In einem Formtief befin­det sich aber nicht nur die insti­tu­tio­nel­le Linke, auch auf der Strasse kommt die Linke nicht vom Fleck und ent­wickelt kaum Anziehungskraft über die übli­chen Kreise hin­aus, obwohl die­ses System tag­täg­lich mehr Opfer pro­du­ziert.

Welch Unterschied zur Situation vor rund zehn Jahren, als die Demo gegen die WTO-Ministerkonferenz vom Mai 1998 in Genf eine all­ge­mei­ne Aufbruchstimmung aus­lö­ste. Die welt­weit beach­te­ten Proteste in Seattle ein Jahr spä­ter waren die Fortsetzung davon. In der
Schweiz fand die­ser Aufbruch in der Folge in den Auseinandersetzungen um das WEF in Davos sei­nen Ausdruck und eini­ge Jahre spä­ter auch sei­ne Grenzen. Ein Anspruch (min­de­stens eines Teils) die­ser Bewegung war, dass inner­halb der Bewegung bereits die Welt sicht­bar wer­den soll, die wir uns wün­schen. Folgerichtig enga­gie­ren sich vie­le der AkteurInnen seit jeher im Aufbau eige­ner Strukturen, sei das in Genossenschaften, wo der Lohnerwerb ohne Chef und selbst­be­stimmt orga­ni­siert wer­den kann, oder in kol­lek­ti­ver Organisierung aus­ser­halb des Geldsystems, indem Nachbarschaftshilfe, Tauschprojekte, etc. auf­ge­baut wer­den.

▸ **Arbeitsaufträge**
a: Welche geografischen Namen werden im Text über die Linke genannt? Zähle alle auf.
b: Gib aus dem Text über die Linke den Abschnitt wortgetreu wieder, der mit den Worten "In einem Formtief" beginnt und mit "mehr Opfer pro­du­ziert." endet.

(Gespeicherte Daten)
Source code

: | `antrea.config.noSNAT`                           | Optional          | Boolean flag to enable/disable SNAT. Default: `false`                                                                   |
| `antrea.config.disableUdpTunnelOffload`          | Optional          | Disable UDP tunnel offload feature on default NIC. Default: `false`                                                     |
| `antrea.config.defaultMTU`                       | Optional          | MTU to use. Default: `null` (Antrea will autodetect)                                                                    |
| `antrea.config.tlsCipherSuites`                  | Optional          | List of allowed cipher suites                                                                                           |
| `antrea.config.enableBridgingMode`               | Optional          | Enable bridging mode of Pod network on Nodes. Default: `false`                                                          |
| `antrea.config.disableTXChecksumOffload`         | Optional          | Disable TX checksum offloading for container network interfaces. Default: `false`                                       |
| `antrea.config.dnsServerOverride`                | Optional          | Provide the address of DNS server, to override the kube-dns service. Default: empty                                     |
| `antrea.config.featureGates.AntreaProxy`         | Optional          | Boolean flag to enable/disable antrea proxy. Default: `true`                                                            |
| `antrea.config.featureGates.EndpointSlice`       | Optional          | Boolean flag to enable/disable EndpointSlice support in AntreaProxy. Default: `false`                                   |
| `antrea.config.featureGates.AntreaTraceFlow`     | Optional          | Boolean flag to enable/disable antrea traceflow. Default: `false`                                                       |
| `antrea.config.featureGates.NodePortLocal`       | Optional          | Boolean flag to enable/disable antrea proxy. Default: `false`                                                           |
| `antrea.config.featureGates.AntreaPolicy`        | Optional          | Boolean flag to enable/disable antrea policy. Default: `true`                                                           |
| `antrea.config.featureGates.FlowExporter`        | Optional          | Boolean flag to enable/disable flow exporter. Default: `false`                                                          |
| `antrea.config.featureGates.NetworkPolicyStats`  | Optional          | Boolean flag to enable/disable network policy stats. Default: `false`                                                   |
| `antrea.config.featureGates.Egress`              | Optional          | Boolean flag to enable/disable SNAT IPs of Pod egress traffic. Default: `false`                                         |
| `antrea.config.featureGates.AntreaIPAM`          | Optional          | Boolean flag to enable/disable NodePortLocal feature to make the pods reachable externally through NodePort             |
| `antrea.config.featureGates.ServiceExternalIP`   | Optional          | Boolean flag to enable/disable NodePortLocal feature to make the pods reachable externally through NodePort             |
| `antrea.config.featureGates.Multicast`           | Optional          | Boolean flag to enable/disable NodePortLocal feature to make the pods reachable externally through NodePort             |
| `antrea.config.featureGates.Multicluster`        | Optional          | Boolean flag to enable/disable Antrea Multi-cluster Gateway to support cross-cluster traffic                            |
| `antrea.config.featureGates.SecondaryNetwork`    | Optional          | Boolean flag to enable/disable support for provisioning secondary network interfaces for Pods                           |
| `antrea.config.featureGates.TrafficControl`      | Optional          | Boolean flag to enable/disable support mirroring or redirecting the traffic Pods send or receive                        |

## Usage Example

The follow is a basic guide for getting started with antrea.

▸ **Lösungen**
a: Genf, Seattle, Schweiz, Davos

b:
In einem Formtief befin­det sich aber nicht nur die insti­tu­tio­nel­le Linke, auch auf der Strasse kommt die Linke nicht vom Fleck und ent­wickelt kaum Anziehungskraft über die übli­chen Kreise hin­aus, obwohl die­ses System tag­täg­lich mehr Opfer pro­du­ziert.